ISTANBUL Jan 18, 2016 - 12:00 am GMT+3
 DHA photo
| DHA photo
by Daily Sabah Jan 18, 2016 12:00 am


The captain of a refugee boat, 35 year-old Özkan A. of Turkish nationality, cried as Greek police made him look at three young refugee children's bodies, who drowned as their boat capsized off the Greek island of Agathonisi on Jan. 15.

Özkan A., who reportedly admitted having no experience managing a boat prior to the incident and is a truck driver by profession, was "ordered" to look at the refugees' dead bodies, as a result of which he burst into tears. The 35-year-old man was already reportedly being sought by Turkish police for smuggling refugees.

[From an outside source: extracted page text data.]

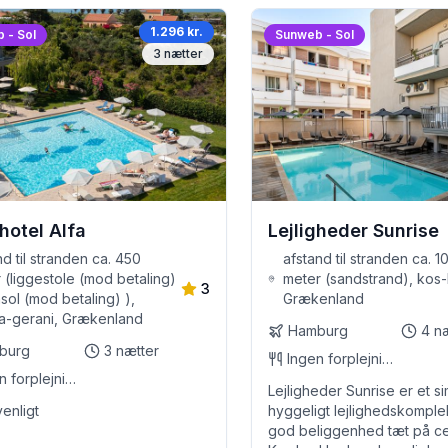
1.296 kr.
 - Sol
Sunweb - Sol
3
nætter
hotel Alfa
Lejligheder Sunrise
nd til stranden ca. 450
afstand til stranden ca. 1
 (liggestole (mod betaling)
meter (sandstrand), kos-
3
asol (mod betaling) ),
Grækenland
a-gerani, Grækenland
Hamburg
4
n
burg
3
nætter
Ingen forplejning
Ingen forplejning
Lejligheder Sunrise er et s
venligt
hyggeligt lejlighedskompl
god beliggenhed tæt på ce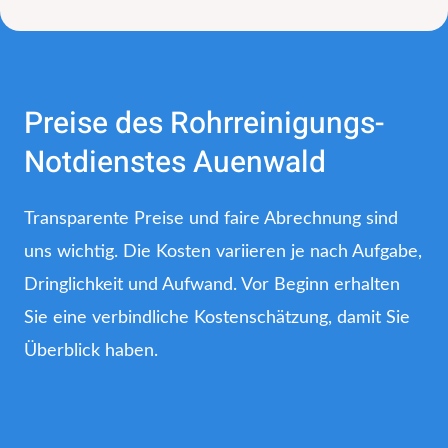
Preise des Rohrreinigungs-
Notdienstes Auenwald
Transparente Preise und faire Abrechnung sind
uns wichtig. Die Kosten variieren je nach Aufgabe,
Dringlichkeit und Aufwand. Vor Beginn erhalten
Sie eine verbindliche Kostenschätzung, damit Sie
Überblick haben.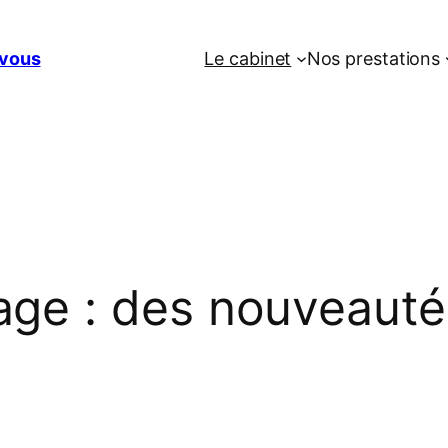
vous
Le cabinet
Nos prestations
e : des nouveautés 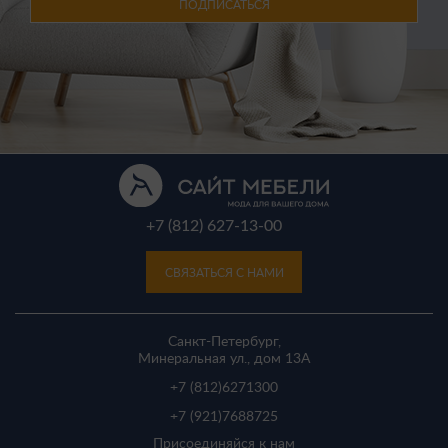
ПОДПИСАТЬСЯ
+7 (812) 627-13-00
СВЯЗАТЬСЯ С НАМИ
Санкт-Петербург,
Минеральная ул., дом 13A
+7 (812)
6271300
+7 (921)
7688725
Присоединяйся к нам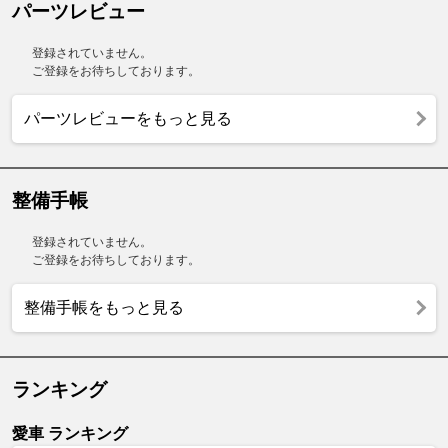
パーツレビュー
登録されていません。
ご登録をお待ちしております。
パーツレビューをもっと見る
整備手帳
登録されていません。
ご登録をお待ちしております。
整備手帳をもっと見る
ランキング
愛車 ランキング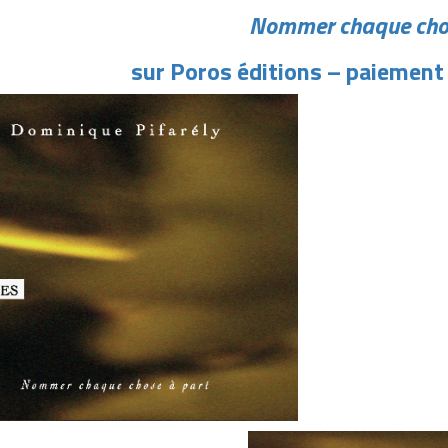
Nommer chaque chos
sur Poros éditions – paiement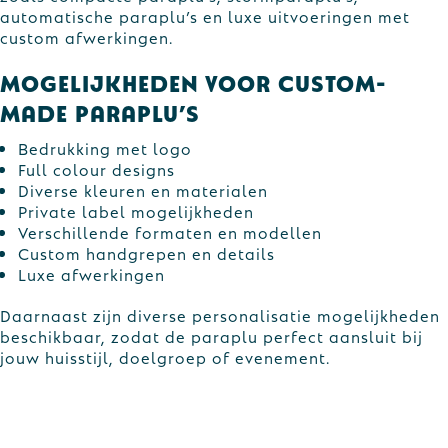
automatische paraplu’s en luxe uitvoeringen met
custom afwerkingen.
Mogelijkheden voor custom-
made paraplu’s
Bedrukking met logo
Full colour designs
Diverse kleuren en materialen
Private label mogelijkheden
Verschillende formaten en modellen
Custom handgrepen en details
Luxe afwerkingen
Daarnaast zijn diverse personalisatie mogelijkheden
beschikbaar, zodat de paraplu perfect aansluit bij
jouw huisstijl, doelgroep of evenement.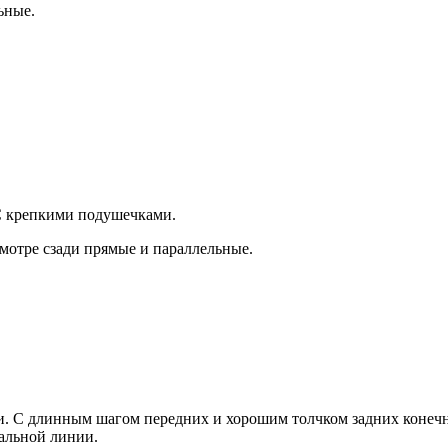
ьные.
С крепкими подушечками.
мотре сзади прямые и параллельные.
 С длинным шагом передних и хорошим толчком задних конечнос
ральной линии.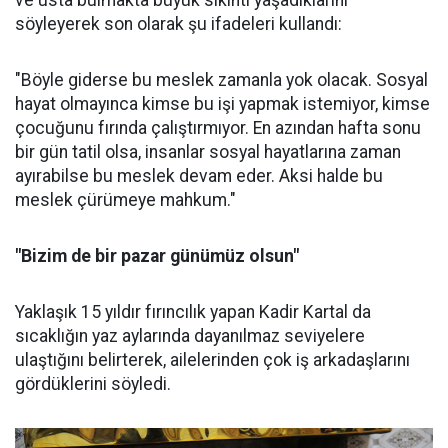
ve usta bulmakta büyük sıkıntı yaşadıklarını
söyleyerek son olarak şu ifadeleri kullandı:
"Böyle giderse bu meslek zamanla yok olacak. Sosyal
hayat olmayınca kimse bu işi yapmak istemiyor, kimse
çocuğunu fırında çalıştırmıyor. En azından hafta sonu
bir gün tatil olsa, insanlar sosyal hayatlarına zaman
ayırabilse bu meslek devam eder. Aksi halde bu
meslek çürümeye mahkum."
"Bizim de bir pazar günümüz olsun"
Yaklaşık 15 yıldır fırıncılık yapan Kadir Kartal da
sıcaklığın yaz aylarında dayanılmaz seviyelere
ulaştığını belirterek, ailelerinden çok iş arkadaşlarını
gördüklerini söyledi.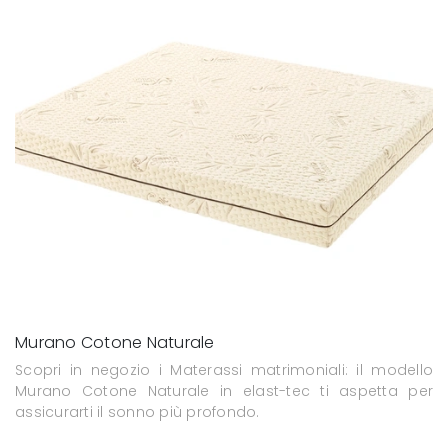
Murano Cotone Naturale
Scopri in negozio i Materassi matrimoniali: il modello
Murano Cotone Naturale in elast-tec ti aspetta per
assicurarti il sonno più profondo.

On January 15, three refugee children drowned to death as a dinghy sank off the Greek island of Agathonisi near Turkey's Didim coast. 20 other people were rescued from the boat.

Greek coast guards then made the boat dock in the island of Samos, and arrested the driver, where he was reportedly forced to kneel and look down on the dead bodies of a four-year-old girl and two two-year-old boys.

Özkan A. first reportedly pretended to be one of the Syrian refugees, but as the police figured out that he was in fact the driver of the boat, the suspect confessed, and told them he was not paid to undertake this job, but instead was made to do it by four men in Turkey.

Turkey's five Aegean provinces, Çanakkale, Balıkesir, İzmir, Muğla and Aydın, are prime spots for refugees leaving Turkey for the EU, with Greek islands lying within sight of the Turkish coast.

Over the past year, hundreds of thousands have made short but perilous journeys across the Aegean in a bid to reach northern and western Europe in search for a better life. Worsening weather conditions in the winter make the trip even more dangerous.

An estimated 805 people died at sea in the Aegean in 2015, according to the International Organization for Migration. More than 847,000 reached Greece via the Aegean Sea, accounting for 80 percent of the refugees arriving irregularly in Europe by sea in 2015.